Date March 30, 1998                           By  /s/ Gregory S. Fenech
     -----------------                            ------------------------------
                                                      Gregory S. Fenech

INSTRUCTION: The form may be signed by an executive officer of the registrant or
by any other duly authorized representative. The name and title of the person
signing the form shall be typed or printed beneath the signature. If the
statement is signed on behalf of the registrant by an authorized representative
(other than an executive officer), evidence of the representative's authority to
sign on behalf of the registrant shall be filed with the form.


                                    ATTENTION
            Intentional misstatements or omissions of fact constitute
               Federal Criminal Violations (See 18 U.S.C. 1001).

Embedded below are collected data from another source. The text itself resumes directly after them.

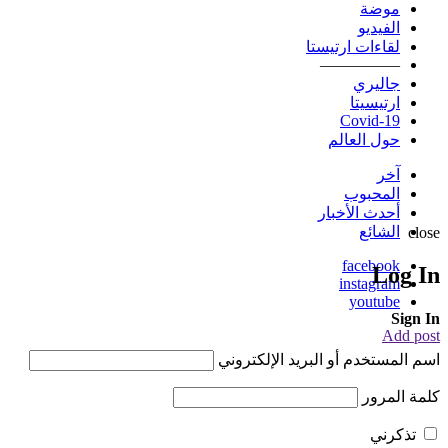
موضة
الفيديو
لقاءات ارتيستا
—————
جاليري
ارتيسيتا
Covid-19
حول العالم
آخر
المحبوب
أحدث الأخبار
الشائع
close
facebook
Log In
instagram
youtube
Sign In
Add post
اسم المستخدم أو البريد الإلكتروني
كلمة المرور
تذكرني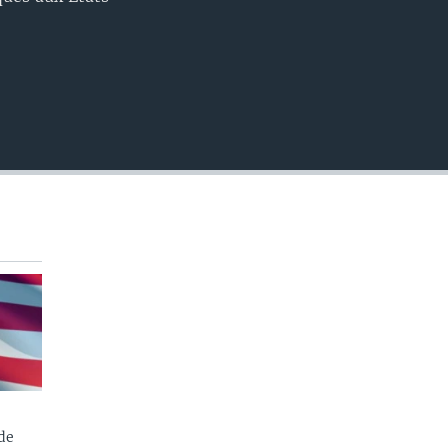
EMBED
de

                              GENERAL INSTRUCTIONS

1.  This form is required by Rule 12b-25 of the General Rules and Regulations 
    under the Securities  Exchange Act of 1934.

2.  One signed original and four conformed copies of this form and amendments
    thereto must be completed and filed with the Securities and Exchange
    Commission, Washington, D.C. 20549, in accordance with Rule 0-3 of the
    General Rules and Regulations under the Act. The information contained in or
    filed with the form will be made a matter of public record in the Commission
    files.

3.  A manually signed copy of the form and amendments thereto shall be filed
    with each national securities exchange on which any class of securities of
    the registrant is registered.

4.  Amendments to the notifications must also be filed on form 12b-25 but
    need not restate information that has been correctly furnished. The form
    shall be clearly identified as an amended notification.

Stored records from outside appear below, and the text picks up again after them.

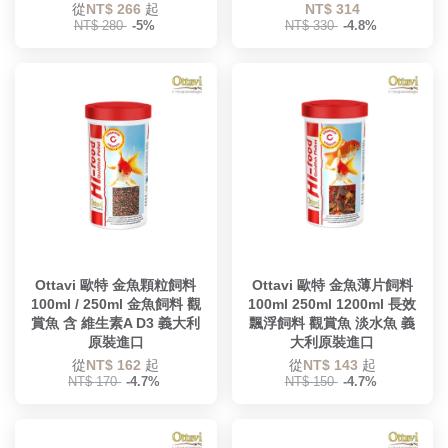
從
NT$ 266
起
NT$ 314
NT$ 280
-5%
NT$ 330
-4.8%
Ottavi 歐特 金魚顆粒飼料
Ottavi 歐特 金魚薄片飼料
100ml / 250ml 金魚飼料 觀
100ml 250ml 1200ml 長效
賞魚 含 維生素A D3 義大利
飄浮飼料 觀賞魚 淡水魚 義
原裝進口
大利原裝進口
從
NT$ 162
起
從
NT$ 143
起
NT$ 170
-4.7%
NT$ 150
-4.7%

5.  ELECTRONIC FILERS. This form shall not be used by electronic filers
    unable to timely file a report solely due to electronic difficulties. Filers
    unable to submit a report within the time period prescribed due to
    difficulties in electronic filing should comply with either Rule 201 or Rule
    202 of Regulation S-T or apply for an adjustment in filing date pursuant to
    Rule 13(b) of Regulation S-T.

<PAGE>
                            Addendum to Form 12b-25




                          NOTIFICATION OF LATE FILING

PART IV - OTHER INFORMATION

     ITEM [3] For the twelve months ending December 31, 1997, the Net Loss will 
              be approximately $10,200,000 versus a Net Loss of $1,337,386
              for the same period ending December 31, 1996.


              The Loss From Operations for the twelve months ending December 31,
              1997 will be approximately $4,300,000 versus a prior year 
              Loss From Operations of $1,337,386.

<PAGE>
                                                                   EXHIBIT A

                              MOORE STEPHENS, P.C.
                          CERTIFIED PUBLIC ACCOUNTANTS
                         340 NORTH AVENUE EAST, SUITE 6
                        CRANFORD, NEW JERSEY 07016-2461




                                                       March 30, 1998



Securities and Exchange Commission
450 Fifth Street, N.W.
Washington, D.C. 20549


Gentlemen:

         We are retained by Hirel Holdings, Inc. and Subsidiaries as independent
certified public accountants to report on the financial statements at December
31, 1997 and for the fiscal years ended then ended. We have endeavored, with the
full cooperation of the Company, to obtain the necessary information to meet the
filing requirements for From 10-KSB, both as to form and timeliness. Due to the
extensive period of time, and the related delay in developing data for the
financial statements, we will not have sufficient time to complete our audit by
March 31, 1998 which is the required filing date for the Company's annual
report, without unreasonable effort and expense.


                                                       Very truly yours,


                                                       /s/ Moore Stephens, P.C.
                                                       -------------------------
                                                       MOORE STEPHENS, P.C.